Assim como para toda a cultura ocidental, os anos 1960 foram um período interessante para o cinema. Enquanto Hollywood explodia em alguns de seus mais retumbantes musicais e superproduções (Amor, Sublime Amor, 1961 e A Noviça Rebelde, 1965), também produzia uma infinidade de filmes de baixo orçamento. Como custavam pouco e arrecadavam muito, esses filmes eram o motor da indústria cinematográfica da época – mesmo hoje em dia, alguns estúdios ainda lançam mão dessa estratégia.
Dentre esses sub-gêneros, um dos mais interessantes era o “spaghetti western”. Foi como Hollywood apelidou os inúmeros faroestes realizados por diretores italianos. Produzidos de forma bastante tosca, esses filmes acabaram entrando para o imaginário da cultura pop com seus famosos “duelos de dez passos” e “pistoleiros mais rápidos do oeste”. Mais do que isso, o “spaghetti western” foi responsável por revelar grandes profissionais do cinema como Sérgio Leone (diretor de Era uma vez na América, 1984) e Ennio Morricone (compositor de trilhas sonoras premiado com Oscar honorário pelo conjunto da obra).
Foi especificamente nesta “categoria” de filmes que Quentin Tarantino estava pensando quando fez Django Livre, longa no qual assina o roteiro (já premiado com um Globo de Ouro) e a direção.

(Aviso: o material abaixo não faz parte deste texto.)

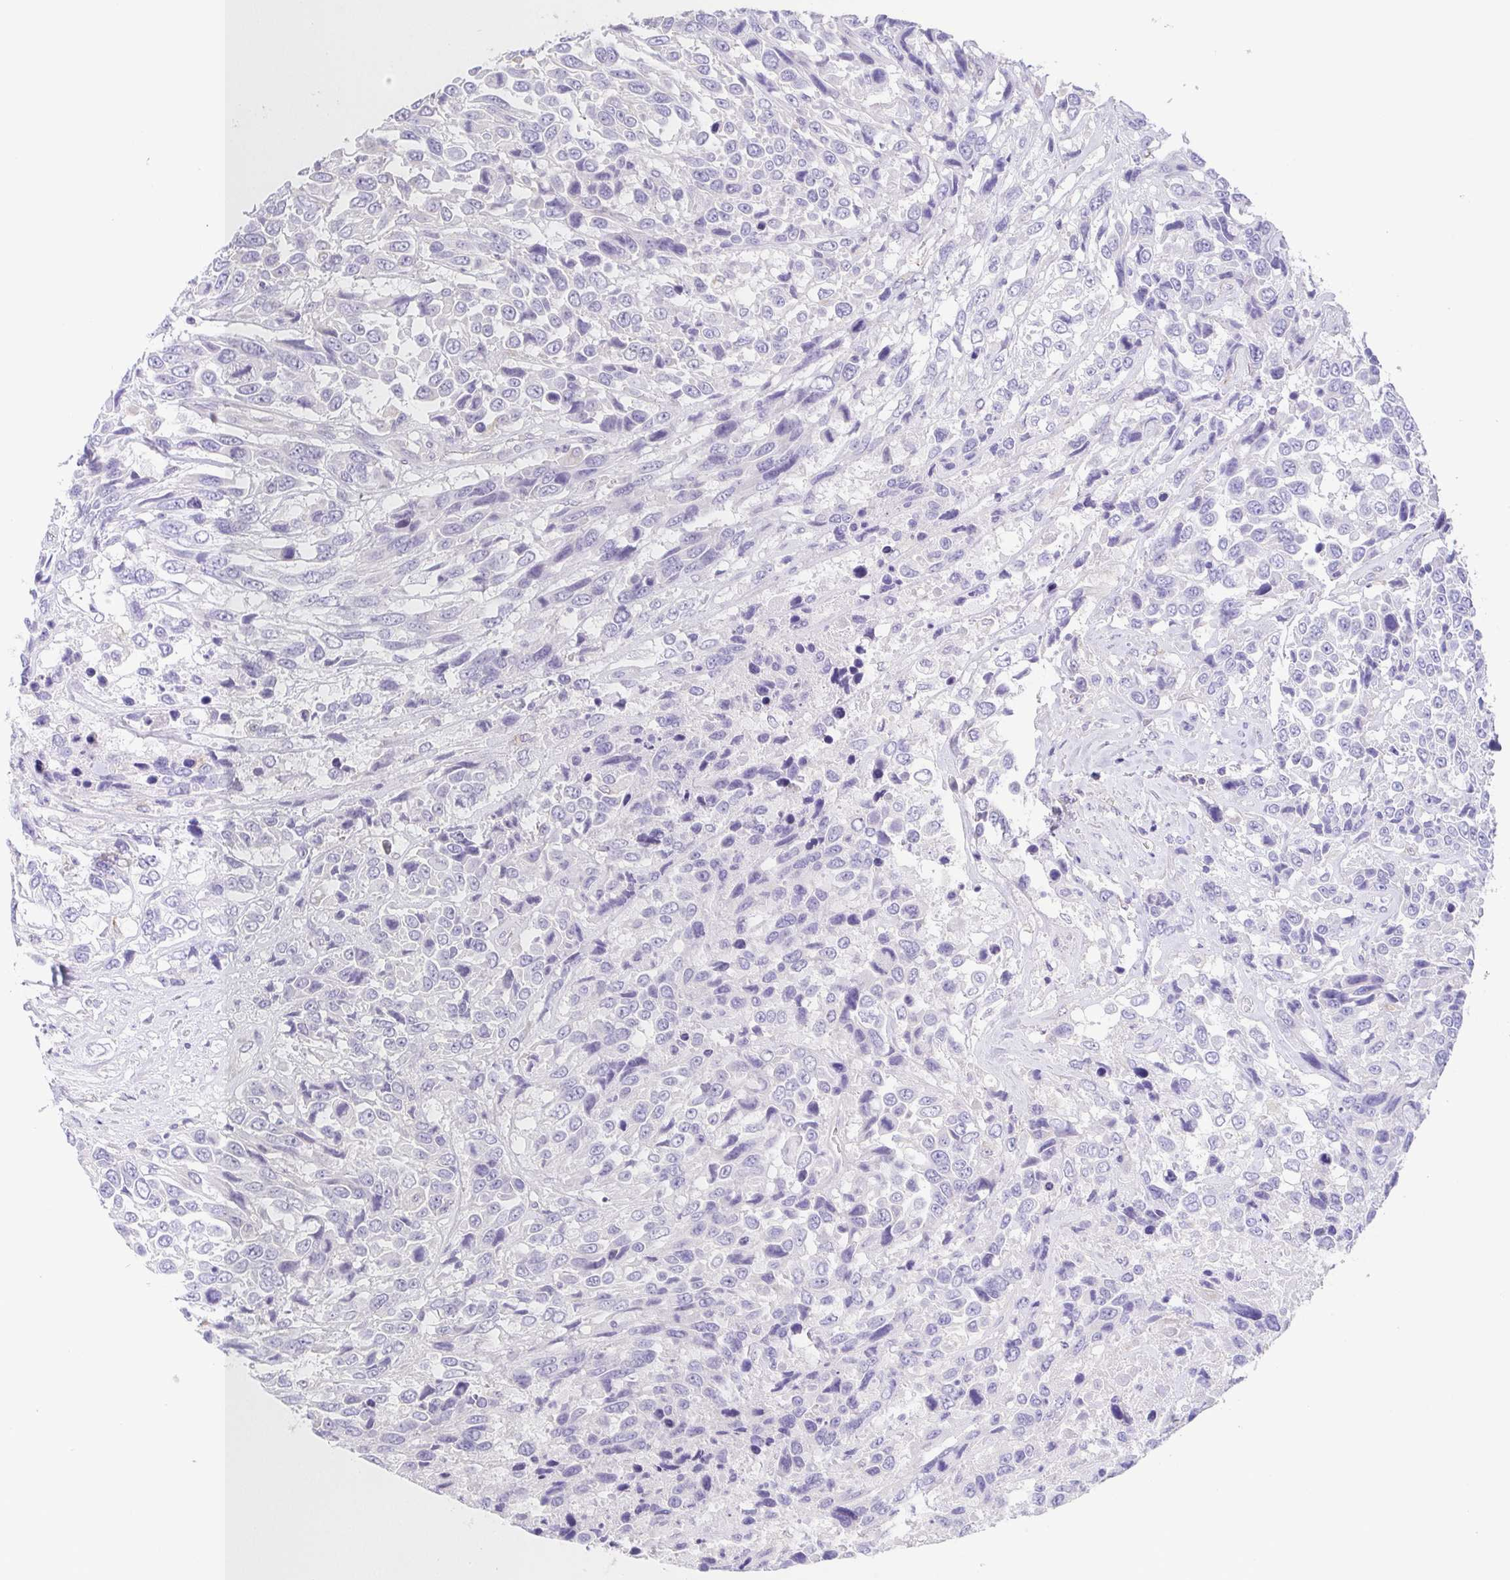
{"staining": {"intensity": "negative", "quantity": "none", "location": "none"}, "tissue": "urothelial cancer", "cell_type": "Tumor cells", "image_type": "cancer", "snomed": [{"axis": "morphology", "description": "Urothelial carcinoma, High grade"}, {"axis": "topography", "description": "Urinary bladder"}], "caption": "A high-resolution image shows IHC staining of urothelial cancer, which demonstrates no significant positivity in tumor cells.", "gene": "PKDREJ", "patient": {"sex": "female", "age": 70}}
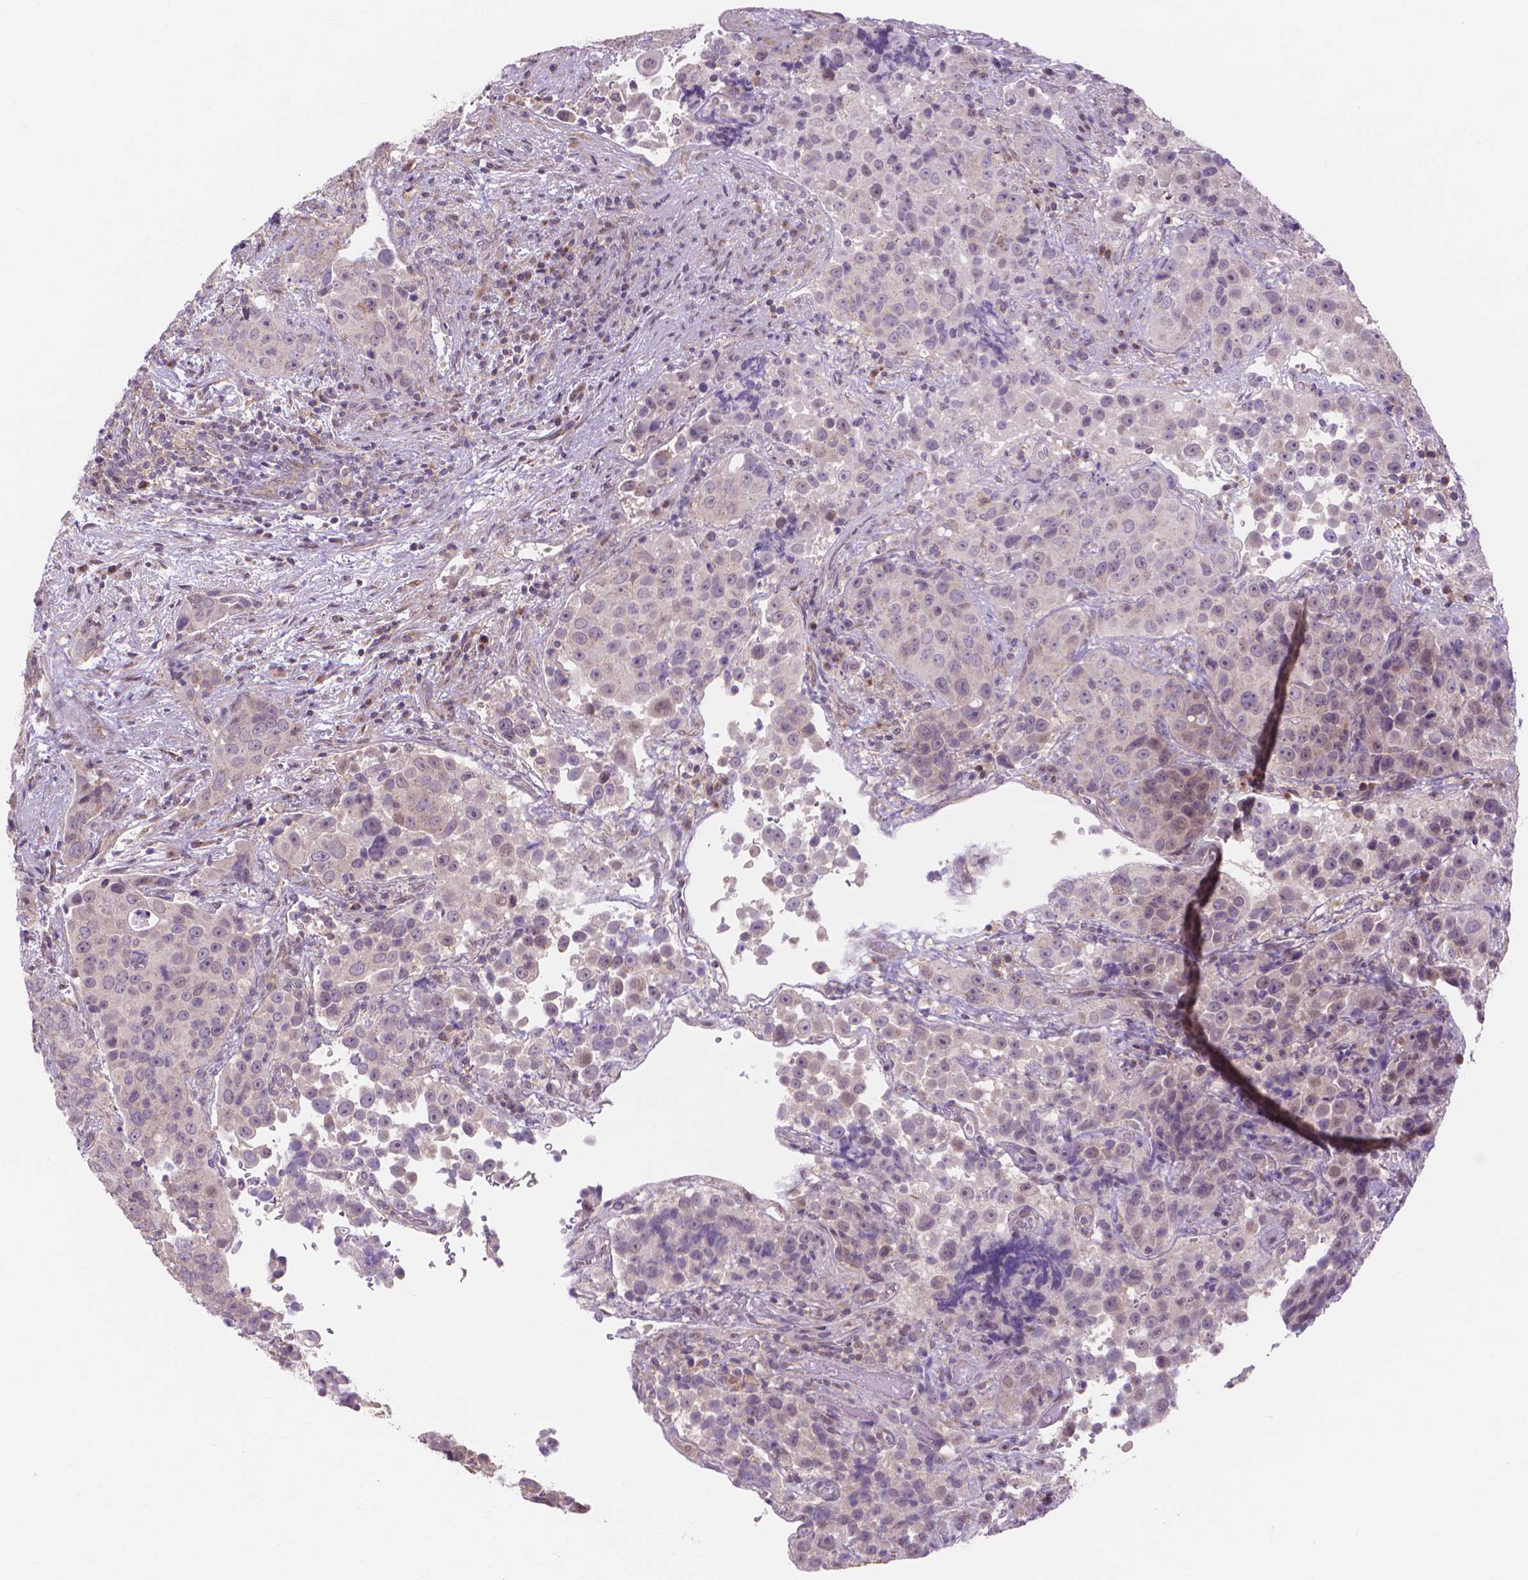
{"staining": {"intensity": "negative", "quantity": "none", "location": "none"}, "tissue": "urothelial cancer", "cell_type": "Tumor cells", "image_type": "cancer", "snomed": [{"axis": "morphology", "description": "Urothelial carcinoma, NOS"}, {"axis": "topography", "description": "Urinary bladder"}], "caption": "Protein analysis of urothelial cancer reveals no significant positivity in tumor cells.", "gene": "PRDM13", "patient": {"sex": "male", "age": 52}}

A história segue a simplicidade dos faroestes: Dr. Schultz (o sempre fantástico Christoph Waltz) é um caçador de recompensas. Na busca por um grupo de infratores, ele compra e liberta o escravo Django (Jamie Foxx). Este, por sua vez, usa a liberdade para se lançar na busca e libertação de sua esposa, Broomhilda Von Shaft (Kerry Washington), escrava nas terras de um dos maiores fazendeiros do Mississipi (Leonardo DiCaprio).
Quem estranhou a presença de escravos no “velho-oeste” não está errado. Esta foi uma das artimanhas de Tarantino ao compor seu filme: ele não se passa no oeste americano, mas no sul do país, onde a escravidão imperava nessa época. Esta transposição não apenas colore o filme com paisagens e interiores bem mais interessantes que os tradicionais saloons e desertos, como também dá um tom diferenciado à história, ecoando coisas como E o vento levou… (1939) e, para nós, até mesmo o Brasil colônia.
Entretanto, a grande ousadia para por aí. Para quem espera uma trama alinear ou de histórias múltiplas, tão típicas de Tarantino, Django Livre pode resultar decepcionante. Trata-se do filme mais careta do diretor: tem começo, meio e fim, pontos de virada bem marcados, personagens arquetípicos (especialmente as mulheres) e uma motivação moral para a vingança do protagonista, algo que soa quase como justiça social. Bem diferente d’A Noiva (Kill Bill, 2003), por exemplo, que se vingava pelo puro prazer da vingança, ignorando a situação política ou social de seus adversários ou seus pares.
O que não quer dizer que seja um filme ruim. As atuações são todas impecáveis e, graças a Waltz e Samuel L. Jackson (na pele de um escravo doméstico), têm momentos iluminados. O longa atinge o objetivo de divertir, enquanto a entrada do contexto social talvez também leve a pensar. As sequências memoráveis estão lá, com destaque para um massacre pintado a tintas cartunescas. E os diálogos espertinhos e inventivos de Tarantino marcam presença, com destaque para falas como “It’s me, baby”, que devem ser lembradas como referências daqui a alguns anos.
Outro ponto interessante é notar que o diretor e roteirista começa a sair da “caixa” do cinema e fazer referências a outras artes e contextos. O ciclo de óperas O Anel do Nibelungo, de Wagner, por exemplo, é citado diretamente (e, por consequência, as lendas germânicas que a inspiram). A ele, se somam Alexandre Dumas e Mozart, apenas para citar exemplos.
Django Livre é, sem dúvida, um filme marcante e divertido, justificando suas 5 indicações ao Oscar. No entanto, levanta também a preocupação de que o Tarantino inventivo e alucinante que estávamos acostumados a ver possa estar se tornando mais quadradinho e previsível. Como num bom filme, é esperar pra ver.